La diferencia entre prescripción y caducidad
Aunque a menudo se confunden, la prescripción y la caducidad no son lo mismo. Mientras que la prescripción extingue la pretensión de exigir judicialmente un derecho ya reconocido, la caducidad extingue la propia facultad de actuar que no fue ejercida dentro del plazo legal, como la posibilidad de anular un contrato viciado por error o dolo. Esta distinción, aunque pueda parecer sutil, produce consecuencias prácticas bastante diferentes para quien pierde el plazo en cada una de estas situaciones y, por ello, suele generar dudas incluso entre personas que ya tienen cierta familiaridad con los términos jurídicos.
Como señala el Doctor Valdemir Ferreira Santos, comprender esta distinción es fundamental, ya que los efectos prácticos de perder un plazo de prescripción o de caducidad pueden ser igualmente graves, aunque los fundamentos jurídicos sean diferentes entre una figura y otra. En ambos casos, el resultado final suele ser el mismo: la imposibilidad de obtener, por vía judicial, aquello que antes podía exigirse plenamente.

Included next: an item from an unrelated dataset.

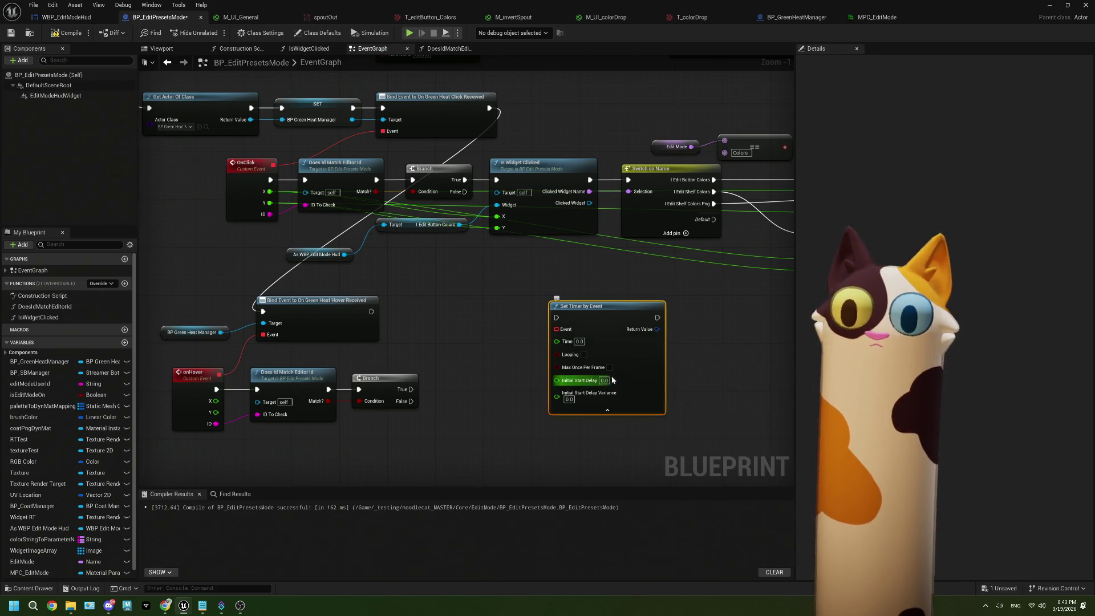
pyautogui.click(608, 410)
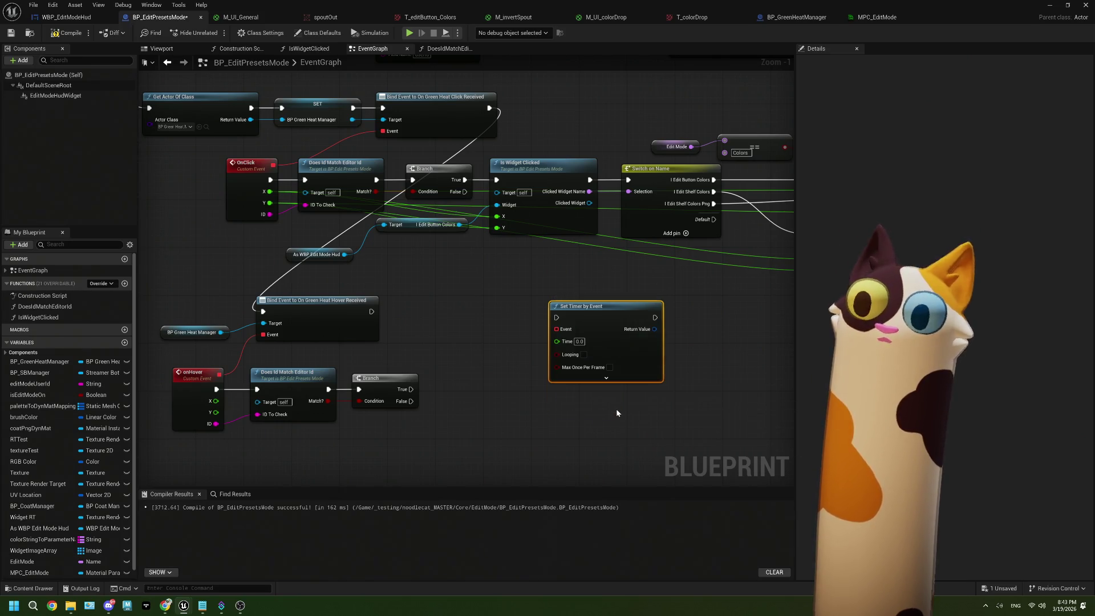
pyautogui.moveTo(681, 340); pyautogui.dragTo(660, 339)
pyautogui.scroll(-3, 659, 340)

¿Por qué la ley impone estos plazos?
A primera vista, puede parecer injusto que alguien pierda un derecho legítimo únicamente por el transcurso del tiempo. Sin embargo, la existencia de plazos de prescripción protege un valor igualmente relevante: la seguridad jurídica, evitando que las situaciones permanezcan indefinidamente sujetas a cuestionamientos y que pruebas, testigos y documentos se pierdan hasta el punto de imposibilitar cualquier defensa justa, lo que pondría en riesgo la propia capacidad de la Justicia para esclarecer los hechos con precisión. Sin este límite temporal, las partes podrían verse sorprendidas, décadas después, por reclamaciones relacionadas con hechos que ya no tienen forma de comprobar o refutar de manera concreta.
En este sentido, Valdemir Ferreira Santos observa que, sin estos límites temporales, nadie tendría certeza sobre la estabilidad de sus propias relaciones jurídicas, ya que cualquier contrato o situación antigua podría, en cualquier momento, ser impugnado judicialmente. Así, la prescripción funciona como un equilibrio entre el interés de quien ha sido perjudicado y la necesidad de estabilidad en las relaciones sociales en su conjunto, un equilibrio que la legislación civil ha procurado ajustar cuidadosamente a lo largo de las décadas.
Situaciones que pueden interrumpir o suspender el plazo
El plazo no siempre transcurre de forma continua. Existen supuestos previstos por la ley que pueden suspender o interrumpir la prescripción, como la citación válida del deudor en un proceso judicial o determinadas situaciones que involucran a personas absolutamente incapaces. Conocer estas circunstancias puede ser decisivo para quien, por algún motivo, no consiguió actuar dentro del plazo original, ya que, en determinadas situaciones, el cómputo del tiempo puede suspenderse o el plazo puede reiniciarse por completo, reabriendo una posibilidad que, a primera vista, parecía definitivamente cerrada.
En resumen, actuar a tiempo preserva el derecho
En resumen, comprender los plazos de prescripción ayuda al ciudadano a evitar la pérdida de derechos legítimos por el simple desconocimiento del tiempo disponible para actuar. El Doctor Valdemir Ferreira Santos refuerza que buscar orientación jurídica tan pronto como surge un conflicto, en lugar de aplazar indefinidamente esta decisión, sigue siendo la forma más segura de preservar los derechos antes de que el propio paso del tiempo los vuelva inexigibles, transformando una cuestión inicialmente sencilla en una disputa imposible de resolver por vía judicial. Actuar a tiempo, por lo tanto, suele costar mucho menos que afrontar, años después, las consecuencias de un plazo perdido por descuido.